REQUIREMENT A: According to the Shen Yiqin biography, what subject did she study at Guizhou University?
REQUIREMENT B: Extend the Shen Yiqin biography, starting right after its last sentence.

TEXT FOR ANALYSIS:
Shen Yiqin (; born 15 December 1959) is a Chinese politician of Bai ethnic heritage. She is currently a state councilor and previously served as the Communist Party Secretary of Guizhou, a province in southwestern China, between November 2020 and December 2022. 

Shen is the third female provincial-level party chief since the founding of the People's Republic of China in 1949 after Wan Shaofen and former Vice Premier Sun Chunlan.

Career
Shen was born in Zhijin County, Guizhou. Shen belonged to a group of sent-down youth in the latter years of the Cultural Revolution. After the Cultural Revolution ended, she began studying history at Guizhou University. After graduating, she was sent to work for the provincial party school in Guizhou as a lecturer. She later became a human resources manager there. In 1998, she became vice president of the Guizhou party school. In 1999 she became Vice Chair of the Guizhou Social Sciences Academic Association.

In December 2001, Shen became deputy party chief of Qiannan Buyei and Miao Autonomous Prefecture, then deputy party chief and head commissioner (mayor) of Tongren. In April 2007, Shen became a member of the provincial Party Standing Committee of Guizhou and head of the provincial party propaganda department.  In May 2012, she was named Executive Vice Governor of Guizhou. In April 2015 she became Deputy Party Secretary of Guizhou and Secretary of Political and Legal Affairs Commission (Zhengfawei) of Guizhou. At the time of her appointment to the deputy party chief position, she became the second sitting female zhuanzhi deputy party secretary in the country, and the only female provincial Zhengfawei chief in the country.

DATA EXCERPTS:
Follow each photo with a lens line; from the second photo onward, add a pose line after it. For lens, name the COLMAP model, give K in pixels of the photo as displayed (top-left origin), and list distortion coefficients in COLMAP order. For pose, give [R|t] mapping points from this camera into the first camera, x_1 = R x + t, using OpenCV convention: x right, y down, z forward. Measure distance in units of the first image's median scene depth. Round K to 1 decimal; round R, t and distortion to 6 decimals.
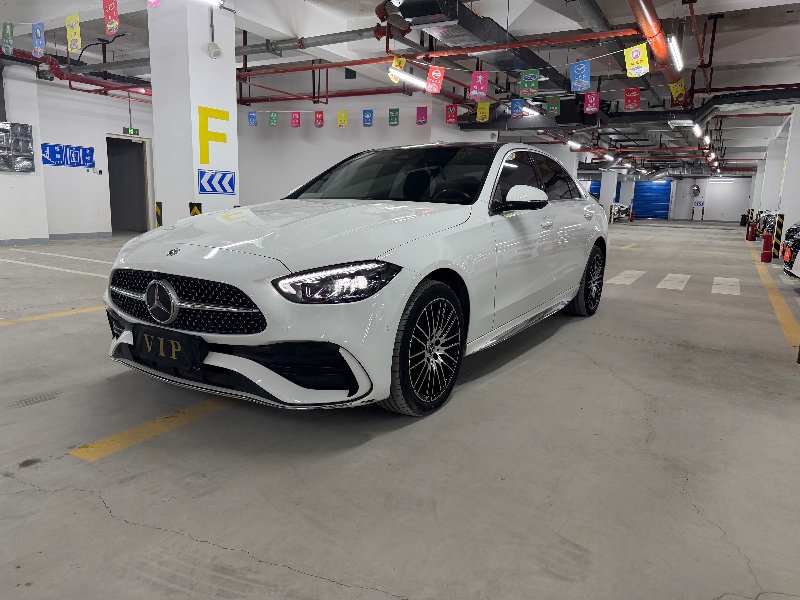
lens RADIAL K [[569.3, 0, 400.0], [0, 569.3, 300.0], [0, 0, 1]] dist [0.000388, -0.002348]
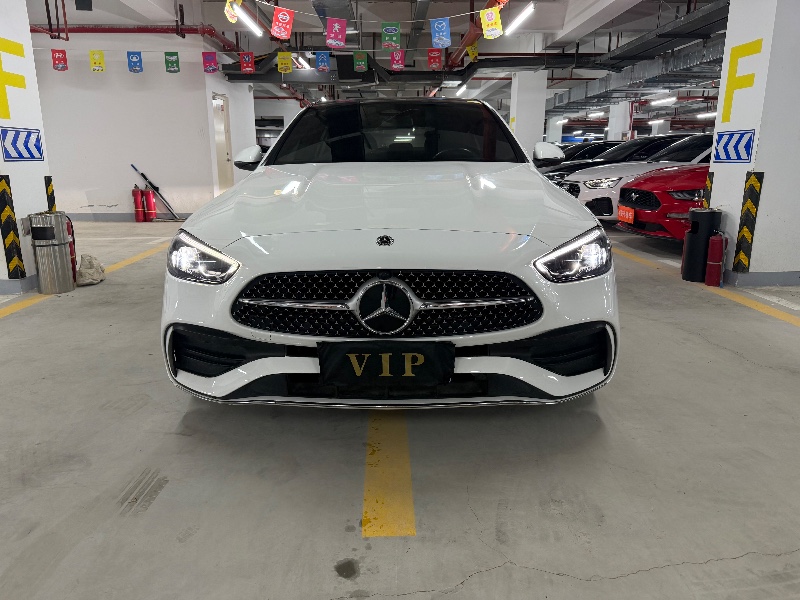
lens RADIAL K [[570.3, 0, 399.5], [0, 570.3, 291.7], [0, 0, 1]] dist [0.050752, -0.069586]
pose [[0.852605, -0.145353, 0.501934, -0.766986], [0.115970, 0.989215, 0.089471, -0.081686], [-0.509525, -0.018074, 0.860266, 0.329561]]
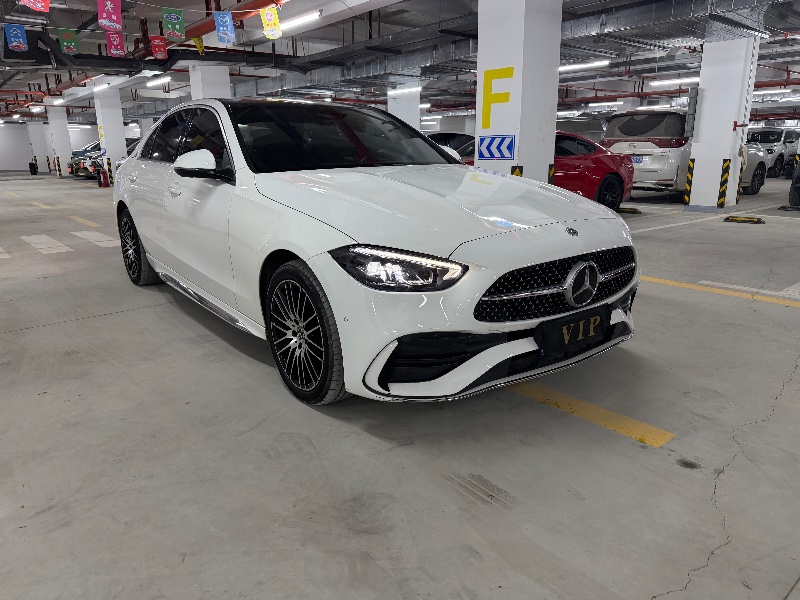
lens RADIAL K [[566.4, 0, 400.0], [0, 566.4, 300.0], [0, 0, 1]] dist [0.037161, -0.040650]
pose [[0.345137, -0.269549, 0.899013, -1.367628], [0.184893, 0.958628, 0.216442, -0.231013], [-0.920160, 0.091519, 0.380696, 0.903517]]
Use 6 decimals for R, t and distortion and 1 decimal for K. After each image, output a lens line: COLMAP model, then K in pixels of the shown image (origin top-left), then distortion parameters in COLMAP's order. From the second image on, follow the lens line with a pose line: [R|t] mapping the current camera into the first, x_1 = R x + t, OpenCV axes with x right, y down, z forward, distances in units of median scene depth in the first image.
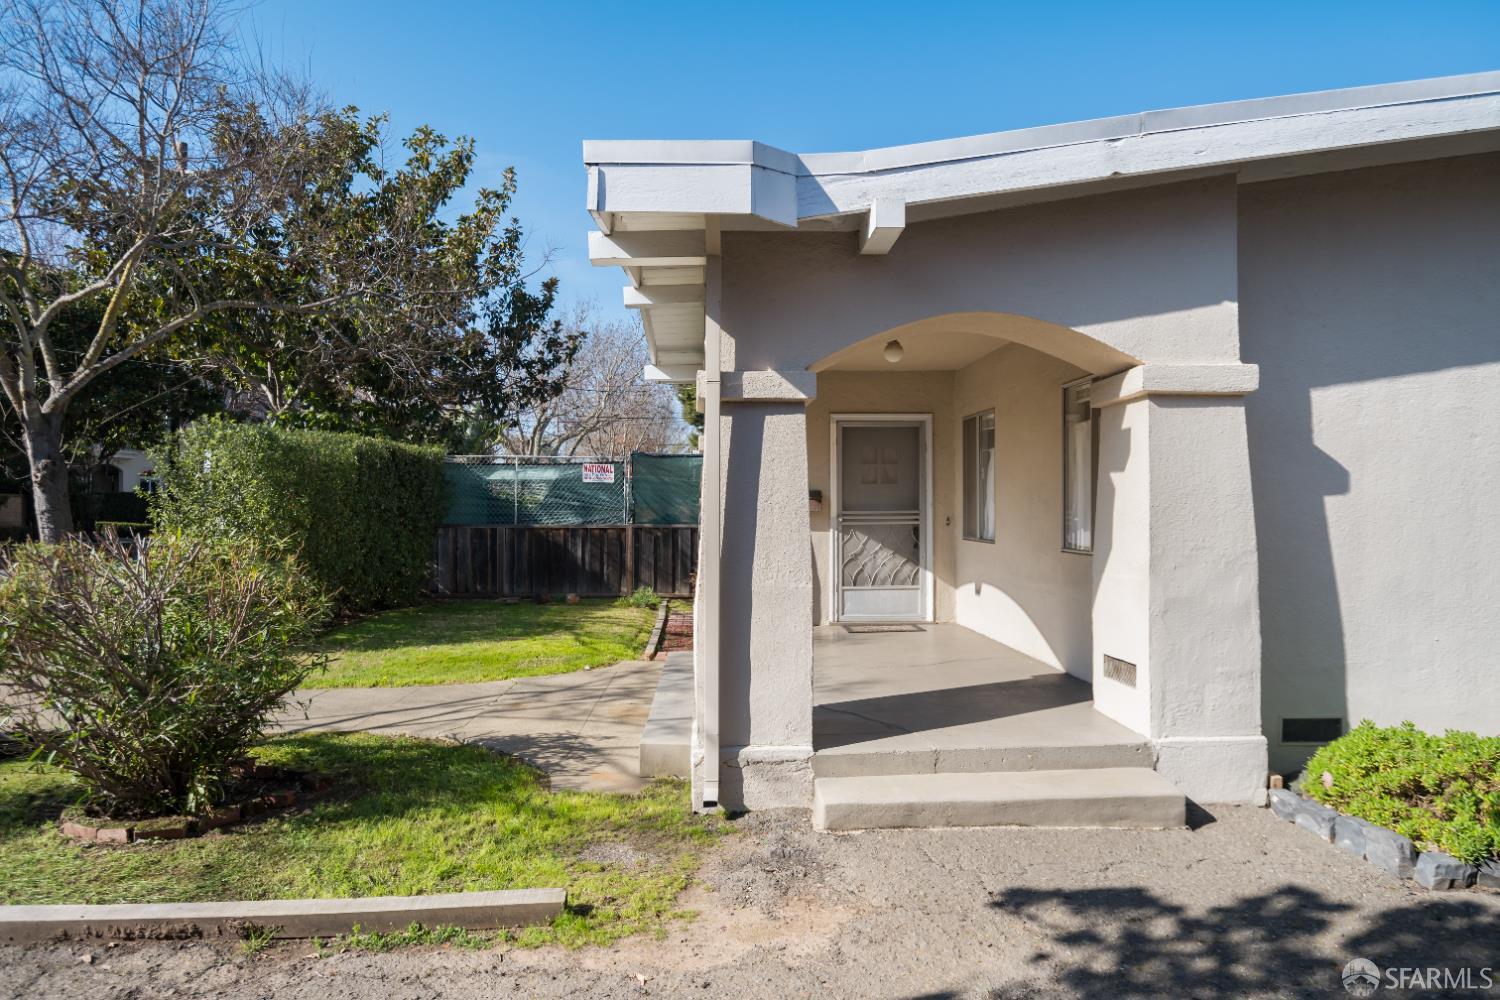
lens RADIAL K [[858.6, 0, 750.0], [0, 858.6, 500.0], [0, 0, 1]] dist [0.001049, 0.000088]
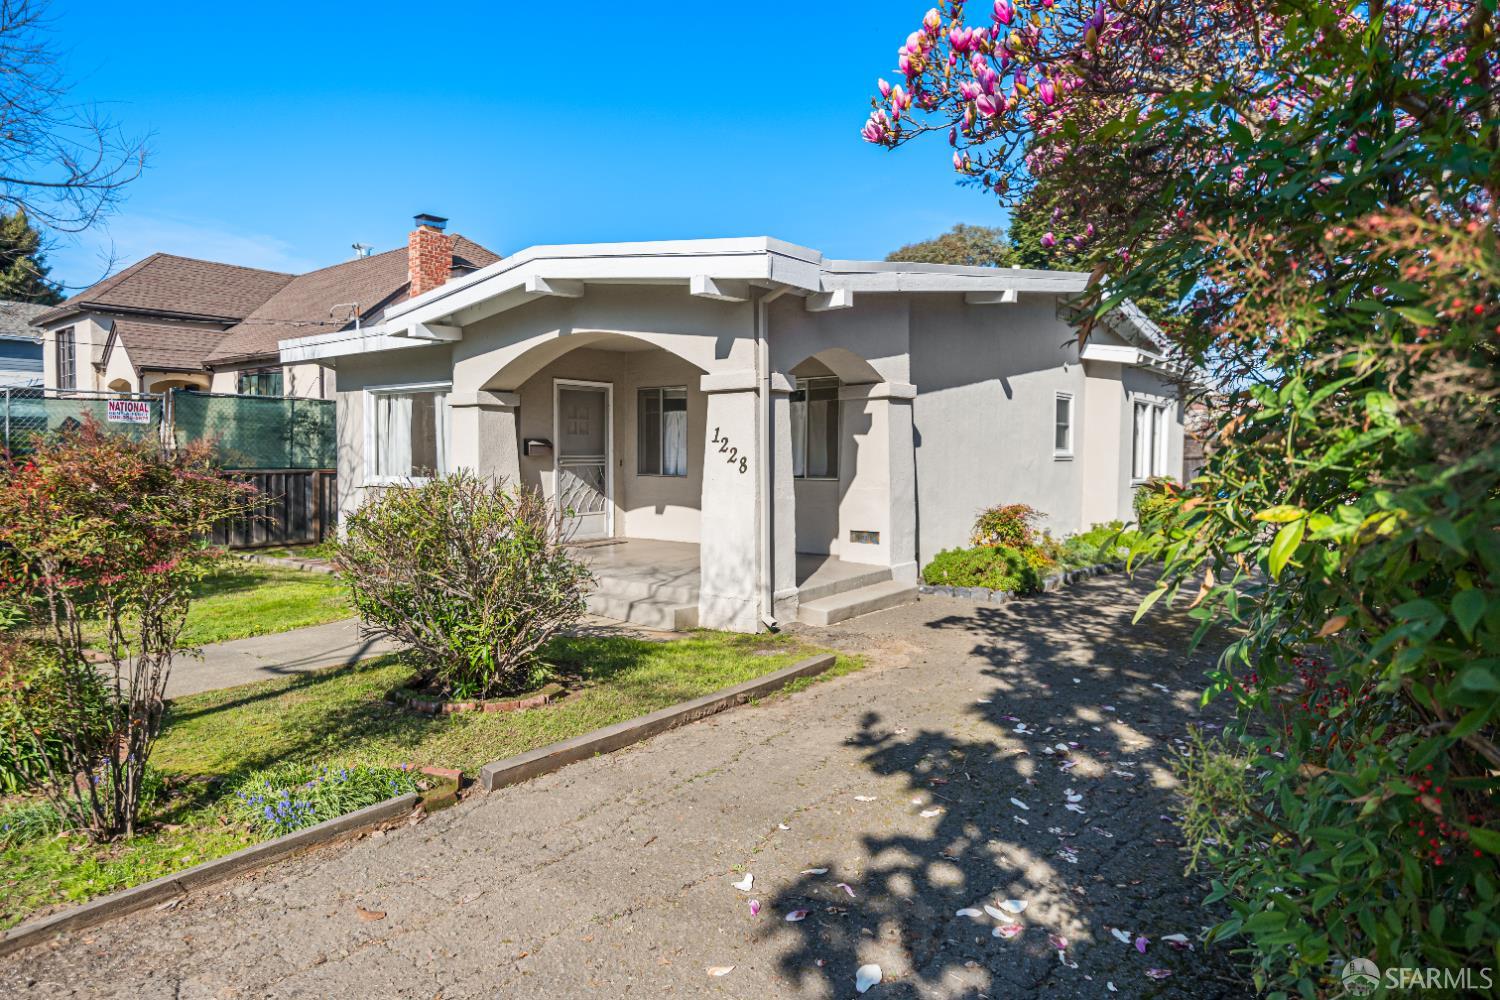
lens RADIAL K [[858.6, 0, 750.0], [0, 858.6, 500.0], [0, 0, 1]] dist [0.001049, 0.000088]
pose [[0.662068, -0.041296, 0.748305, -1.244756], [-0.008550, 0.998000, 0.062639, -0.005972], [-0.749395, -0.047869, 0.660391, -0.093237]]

ANSWER BOX A: History.

ANSWER BOX B:
In September 2017, Shen was appointed as the acting Governor of Guizhou. Shen Yiqin is the first female Governor of Guizhou, the first Governor of Bai ethnic heritage, and the first Governor to have been born in province since 1993.

In November 2020, Shen was appointed as the CCP Secretary of Guizhou.

Shen was an alternate member of the 17th and the 18th Central Committees of the Chinese Communist Party, and is a full member of the 19th Central Committee.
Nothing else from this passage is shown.